17 мая Шолохов раздобыл и прочитал книгу «Бодался теленок с дубом» Солженицына, изданную в Париже; сколько же там грязи про него…
19 мая — микроинсульт головного мозга.
Счастье, что Мария Петровна вовремя заметила, как он неуверенно стал садиться на кровать.
— Что случилось?
— Ничего… не… случилось…
— Как не случилось?! Ты слова не выговариваешь и рот перекосило. Ложись, пожалуйста, полежи, перестань думать о своей писанине.
Счастье, что сразу подоспели врачи.
На следующий день все вздохнули с облегчением — речь почти нормальная, рука окрепла и лицо снова без видимых искажений.
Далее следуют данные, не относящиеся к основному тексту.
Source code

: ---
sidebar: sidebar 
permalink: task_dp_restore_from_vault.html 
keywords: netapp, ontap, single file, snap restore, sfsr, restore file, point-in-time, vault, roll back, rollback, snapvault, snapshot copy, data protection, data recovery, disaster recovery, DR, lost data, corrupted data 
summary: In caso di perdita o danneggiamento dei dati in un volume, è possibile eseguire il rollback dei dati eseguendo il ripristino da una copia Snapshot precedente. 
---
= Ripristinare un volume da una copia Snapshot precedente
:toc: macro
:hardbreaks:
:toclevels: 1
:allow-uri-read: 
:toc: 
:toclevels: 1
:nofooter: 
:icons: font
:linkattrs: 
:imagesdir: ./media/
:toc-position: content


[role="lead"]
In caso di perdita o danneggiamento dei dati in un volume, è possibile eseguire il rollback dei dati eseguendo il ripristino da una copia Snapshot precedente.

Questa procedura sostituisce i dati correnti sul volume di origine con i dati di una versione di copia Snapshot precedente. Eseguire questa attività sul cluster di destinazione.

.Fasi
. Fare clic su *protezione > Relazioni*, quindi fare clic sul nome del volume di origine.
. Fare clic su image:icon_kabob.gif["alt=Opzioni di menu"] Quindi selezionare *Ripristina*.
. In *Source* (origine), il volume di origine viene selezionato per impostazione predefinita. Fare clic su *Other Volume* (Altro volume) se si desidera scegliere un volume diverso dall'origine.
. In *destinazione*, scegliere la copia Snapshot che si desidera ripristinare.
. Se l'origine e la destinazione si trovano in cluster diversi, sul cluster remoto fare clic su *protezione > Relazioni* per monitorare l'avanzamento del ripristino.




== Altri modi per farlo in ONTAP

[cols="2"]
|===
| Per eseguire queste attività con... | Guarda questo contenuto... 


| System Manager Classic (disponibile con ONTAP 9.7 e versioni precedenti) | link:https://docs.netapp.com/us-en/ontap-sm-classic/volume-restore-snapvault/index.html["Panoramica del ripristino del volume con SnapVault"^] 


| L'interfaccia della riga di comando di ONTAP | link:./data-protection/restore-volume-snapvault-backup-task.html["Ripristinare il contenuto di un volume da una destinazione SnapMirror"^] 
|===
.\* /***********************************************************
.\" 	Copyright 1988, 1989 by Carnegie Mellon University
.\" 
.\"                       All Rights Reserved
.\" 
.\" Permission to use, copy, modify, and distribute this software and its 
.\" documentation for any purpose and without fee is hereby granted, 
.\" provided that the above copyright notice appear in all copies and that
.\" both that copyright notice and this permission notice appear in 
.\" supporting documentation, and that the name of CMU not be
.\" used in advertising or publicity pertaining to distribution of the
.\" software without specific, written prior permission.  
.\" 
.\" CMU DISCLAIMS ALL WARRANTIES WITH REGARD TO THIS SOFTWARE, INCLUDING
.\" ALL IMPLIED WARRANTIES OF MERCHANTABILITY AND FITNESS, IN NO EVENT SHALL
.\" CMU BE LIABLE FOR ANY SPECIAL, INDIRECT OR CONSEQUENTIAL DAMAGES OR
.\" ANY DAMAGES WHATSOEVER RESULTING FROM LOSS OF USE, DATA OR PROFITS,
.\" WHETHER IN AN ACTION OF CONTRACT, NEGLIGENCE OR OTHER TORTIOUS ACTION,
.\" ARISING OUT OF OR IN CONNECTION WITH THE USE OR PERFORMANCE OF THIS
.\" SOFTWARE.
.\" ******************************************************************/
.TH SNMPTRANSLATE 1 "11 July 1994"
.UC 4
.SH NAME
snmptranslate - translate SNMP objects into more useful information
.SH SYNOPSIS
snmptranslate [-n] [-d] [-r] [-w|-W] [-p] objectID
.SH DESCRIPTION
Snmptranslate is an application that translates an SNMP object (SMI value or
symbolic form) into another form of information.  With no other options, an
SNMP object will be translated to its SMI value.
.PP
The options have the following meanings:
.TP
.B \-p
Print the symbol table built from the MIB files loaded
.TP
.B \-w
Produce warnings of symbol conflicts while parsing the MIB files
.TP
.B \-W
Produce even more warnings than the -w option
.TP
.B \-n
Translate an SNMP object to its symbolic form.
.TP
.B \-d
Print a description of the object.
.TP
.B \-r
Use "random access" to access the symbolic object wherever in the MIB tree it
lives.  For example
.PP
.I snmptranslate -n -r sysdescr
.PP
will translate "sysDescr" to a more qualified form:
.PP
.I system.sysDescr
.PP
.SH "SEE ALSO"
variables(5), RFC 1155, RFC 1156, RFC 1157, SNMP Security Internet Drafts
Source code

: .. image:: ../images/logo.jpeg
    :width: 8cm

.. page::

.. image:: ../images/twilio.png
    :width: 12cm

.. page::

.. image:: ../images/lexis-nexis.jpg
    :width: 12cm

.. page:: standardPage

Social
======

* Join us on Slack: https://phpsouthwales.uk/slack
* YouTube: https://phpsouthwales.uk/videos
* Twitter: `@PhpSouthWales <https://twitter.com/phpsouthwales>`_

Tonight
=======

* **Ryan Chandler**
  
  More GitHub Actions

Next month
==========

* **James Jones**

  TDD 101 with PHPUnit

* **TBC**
24 мая. ЦК сдержал слово — проведен юбилейный вечер. Величаво-державный президиум, доклад, пылкие речи-приветствия, пышный концерт…
Без Шолохова праздновали. Его увезли в больницу. Снова стало плохо. Он жаловался:
— Неважное дело — врачи запретили писать и читать. На черта мне такая жизнь нужна! Надо ехать домой. Там все свои — здесь как в тюрьме.
Дела пошли на поправку, и «тюрьму» сменили как бы на «лагерь». Шолоховых перевозят в подмосковный правительственный санаторий. Мария Петровна неразлучна с мужем.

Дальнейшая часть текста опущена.